A psicóloga Dailza Pineda compõe a equipe que elaborou as novas estratégias e que têm feito esses atendimentos e menciona a urgência desse tipo de assistência em diversas frentes.
“Sabemos que as questões de cada um tendem a se acentuar, estamos todos emocionalmente abalados de alguma forma. Quem tem questões mais emergentes relativas à saúde mental pode estar piorando dentro de casa, isolado. Sabemos que as redes de apoio, como familiares, amigos, trabalho, muitas vezes são responsáveis por nos manter firmes e saudáveis. Por isso, neste momento onde isso tudo pode estar mais fragilizado, não podemos nos omitir. A gente precisou desenvolver alguma estratégia de suporte, ainda que a distância. Ou seja, uma oportunidade de manter a escuta e, com ela, trabalhar na (re)construção de saúde para cada uma das pessoas que atendemos e que nos trazem as mais diversas questões”, explica.
Dificuldades de adaptação à nova rotina, insegurança com a própria saúde e com a possibilidade de infectar outros, medo da perda, além de questões trabalhistas e de desemprego têm sido recorrentes durante as consultas nesse período. Mas Dailza ressalta que, muitas vezes, a pandemia serviu apenas como estopim de algo que já estava lá. “Ainda que as demandas estejam de alguma forma permeadas, acentuadas ou emergidas pela pandemia, normalmente tendem a ser questões que de alguma maneira já estavam lá e que dizem a forma como cada um lida com suas urgências, dores, medos, lutos, planos, ou seja, como conduzem suas vidas”, diz a psicóloga.
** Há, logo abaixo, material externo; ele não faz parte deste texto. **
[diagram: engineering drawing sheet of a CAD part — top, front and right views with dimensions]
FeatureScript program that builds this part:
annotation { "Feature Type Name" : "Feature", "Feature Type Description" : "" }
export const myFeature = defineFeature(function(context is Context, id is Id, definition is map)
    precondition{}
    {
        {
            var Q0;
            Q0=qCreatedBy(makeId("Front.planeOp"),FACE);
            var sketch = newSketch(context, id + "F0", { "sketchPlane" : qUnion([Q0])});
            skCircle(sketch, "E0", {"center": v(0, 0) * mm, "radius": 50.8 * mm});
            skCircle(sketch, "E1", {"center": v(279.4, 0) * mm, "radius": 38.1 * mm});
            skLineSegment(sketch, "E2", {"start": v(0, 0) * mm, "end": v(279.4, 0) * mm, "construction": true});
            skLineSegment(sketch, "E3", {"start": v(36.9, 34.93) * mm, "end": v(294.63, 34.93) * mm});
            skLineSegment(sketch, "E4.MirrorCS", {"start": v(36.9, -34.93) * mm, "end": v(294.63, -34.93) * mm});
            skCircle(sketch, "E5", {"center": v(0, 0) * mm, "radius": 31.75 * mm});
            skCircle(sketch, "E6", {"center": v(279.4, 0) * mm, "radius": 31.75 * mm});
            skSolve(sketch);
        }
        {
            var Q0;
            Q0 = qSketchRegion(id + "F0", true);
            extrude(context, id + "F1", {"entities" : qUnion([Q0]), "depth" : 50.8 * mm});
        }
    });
Mas ela complementa: “por outro lado, é claro que vivemos um momento de medo intensificado, sobretudo para as pessoas dos grupos de risco. A presença de uma ameaça invisível também mexe com a gente, a imposição do distanciamento social fragiliza nossas redes pessoais, as situações de violência dentro de casa também ficam mais escondidas, além das situações de luto, que hoje tomam uma extensão maior, tendo em vista o altíssimo número de mortes a cada dia e a impossibilidade da realização de rituais de despedida que, sabemos, são importantes balizas do nosso luto desde sempre”.
Suporte emocional a quem precisa
Pessoas em isolamento que sintam a necessidade de um acompanhamento psicológico podem solicitá-lo junto ao profissional da UBS que faz seu monitoramento.
Além das consultas psicológicas voltadas às pessoas em isolamento, a Saúde Mental também tem se dedicado ao atendimento de pacientes que já recebiam esse tipo de assistência nas UBSs, só que agora a distância, também por telefone, computador e vídeo. Há também um outro projeto em andamento, que oferece suporte psicológico aos profissionais da saúde. Neste caso, são direcionados a eles psicólogos que não atuem na mesma unidade e que não tenham vínculo direto, por questões éticas.